The FEHBlog enjoyed the afternoon at Nats Park watching Jason Werth hit a walk off double to win the game over the Milwaukee Brewers. The Nationals pointed out during the President’s race that today is the 45th anniversary of the Apollo 11 moon landing. Federal News Radio has a photo collage of that historic space flight.

Congress is in session this week. Here’s a link to the week in review up on Capitol Hill.

The WSJ Pharmalot blog discusses another very expensive specialty drug called Kalydeco which treats cystic fibrosis. The drug’s manufacturer Vertex Pharmaceuticals charges around $300,000 a year for the drug. Arkansas Medicaid is requiring Medicare beneficiaries suffering from this disease to try less expensive drugs before resorting to Kalydeco. A 14 year old girl with cystic fibrosis, which is a rare genetic disease, is suing the Medicaid Program. Vertex claims that its hands are tied by the Medicaid rules — no special treatment for this girl. Note that if Vertex lowers the cost of the drug for Medicaid, it will wind up lowering the cost of all payers because Medicaid pricing is the floor price for brand name drugs.

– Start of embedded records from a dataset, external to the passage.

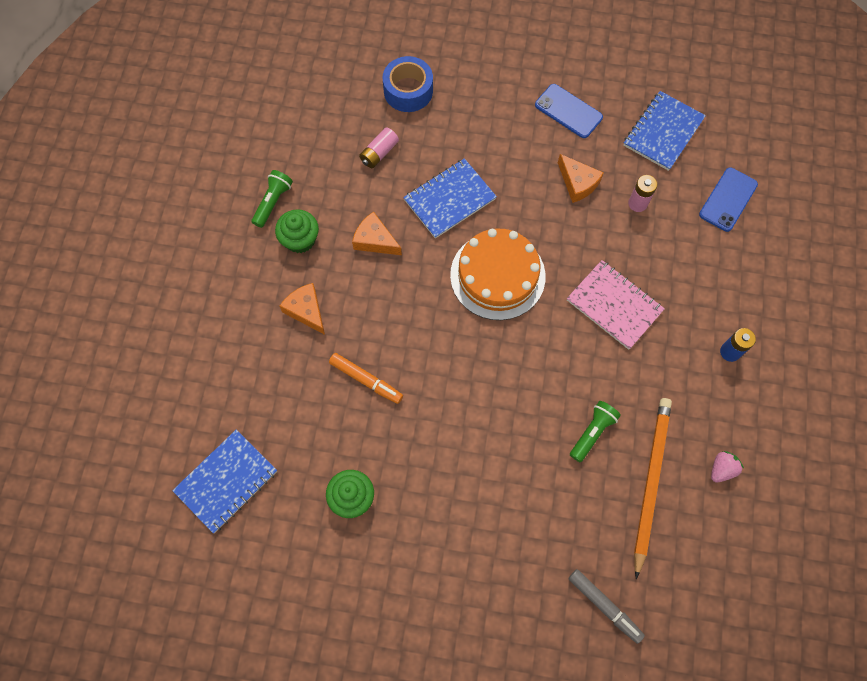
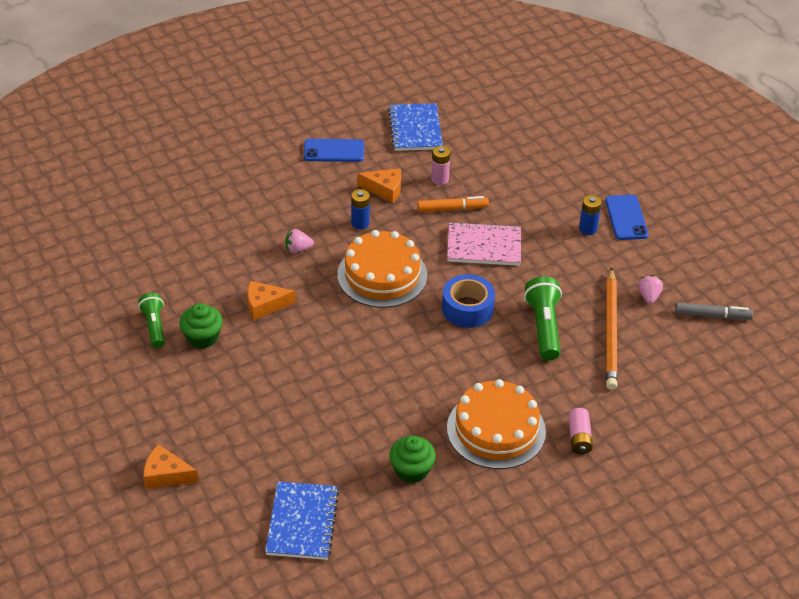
camera: 40 degrees left, 25 degrees down
orange cheese [280,283,325,335] -> orange cheese moved to [143,444,199,489]
orange marker [329,353,403,404] -> orange marker moved to [417,196,489,212]
pink battery [359,127,399,168] -> pink battery moved to [568,408,593,454]
blue tape [383,56,433,112] -> blue tape moved to [442,274,495,328]
blue notebook [403,158,497,239] -> pink strawberry [285,229,314,253]
grey marker [568,569,645,644] -> grey marker moved to [675,302,753,320]
green flashlight [570,401,621,462] -> green flashlight [524,276,562,360], size x1.51
orange pencil [634,398,672,579] -> orange pencil turned 150 degrees counterclockwise [606,267,618,390]
blue phone [699,167,758,232] -> blue phone moved to [605,195,648,240]
none -> blue battery [351,189,370,229]
none -> orange cake [447,379,546,469]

The drug manufacturer’s trade association Phrma defends these unconscionable pricing policies here.

The shift from managing a condition to being able to cure it has already occurred for hepatitis C patients. The disease affects nearly three million Americans today who face high medical costs if the infection is left untreated. New and forthcoming treatments have sparked controversy with their high price tag of approximately $1,000 per pill. When considering the $600,000 bill for a liver transplant or the $85 billion combined annual medical costs for all hepatitis C patients projected by 2034, however, the cost doesn’t seem so off base. Additionally, solely looking at the cost of the medicine, fails to account for the invaluable increase in lifespan and quality of life that patients gain from these innovative new medicines.

Why Phrma’s argument is facially appealing, the bottom line is that Gilead Sciences which makes the Sovaldi Hepatitis C drug recovered its research and development costs from the first quarter of Sovaldi sales — over $2 billion according to the NY Times.  The drug manufacturers need to come to their senses fast.  With this attitude there will never be cost savings from medical advances. Gilead reports its second quarter 2014 earnings on Wednesday July 23.